> [Assignment]: Lines of the material that include the string "SQUARE" should be returned.

> [Recorded information]:
——————
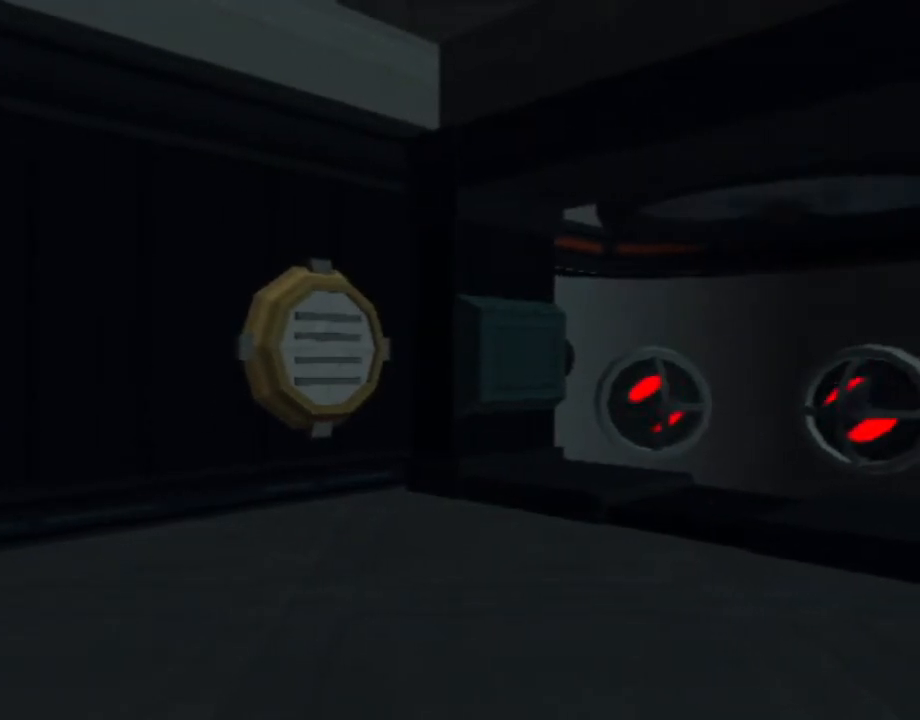
{"buttons": [], "left_stick": "center", "right_stick": "center", "events": [[450, "L1", "up"]]}
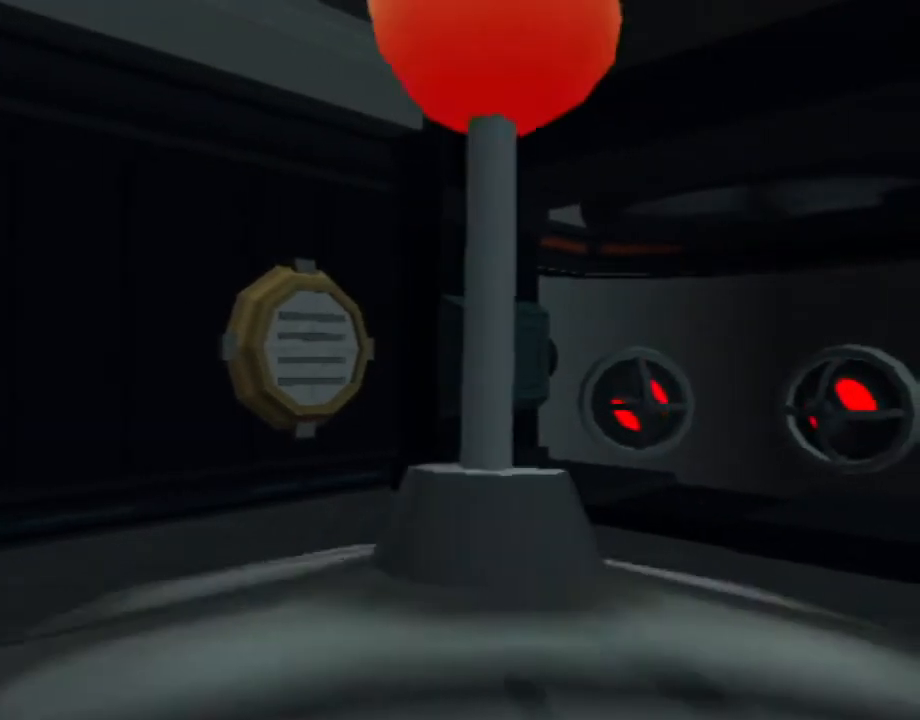
{"buttons": [], "left_stick": "center", "right_stick": "center", "events": []}
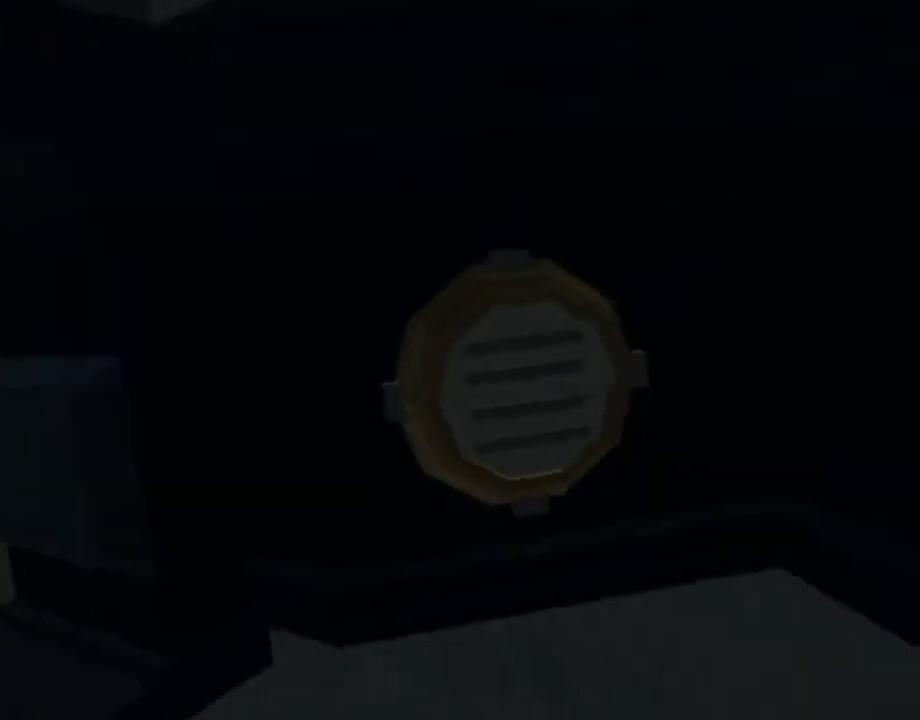
{"buttons": ["SQUARE"], "left_stick": "up-right", "right_stick": "center", "events": [[117, "L1", "down"], [150, "SQUARE", "down"], [150, "left_stick", "up-right"], [233, "L1", "up"]]}
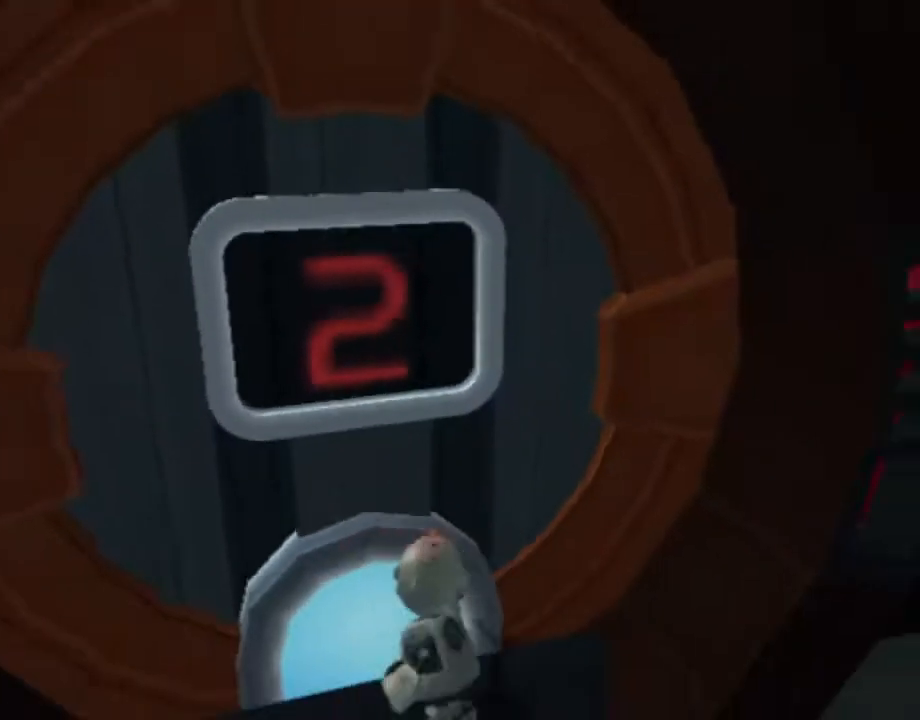
{"buttons": [], "left_stick": "up-left", "right_stick": "center", "events": [[67, "SQUARE", "up"], [100, "left_stick", "center"], [367, "left_stick", "up-left"]]}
——————
> [Finished task]:
{"buttons": ["SQUARE"], "left_stick": "up-right", "right_stick": "center", "events": [[117, "L1", "down"], [150, "SQUARE", "down"], [150, "left_stick", "up-right"], [233, "L1", "up"]]}
{"buttons": [], "left_stick": "up-left", "right_stick": "center", "events": [[67, "SQUARE", "up"], [100, "left_stick", "center"], [367, "left_stick", "up-left"]]}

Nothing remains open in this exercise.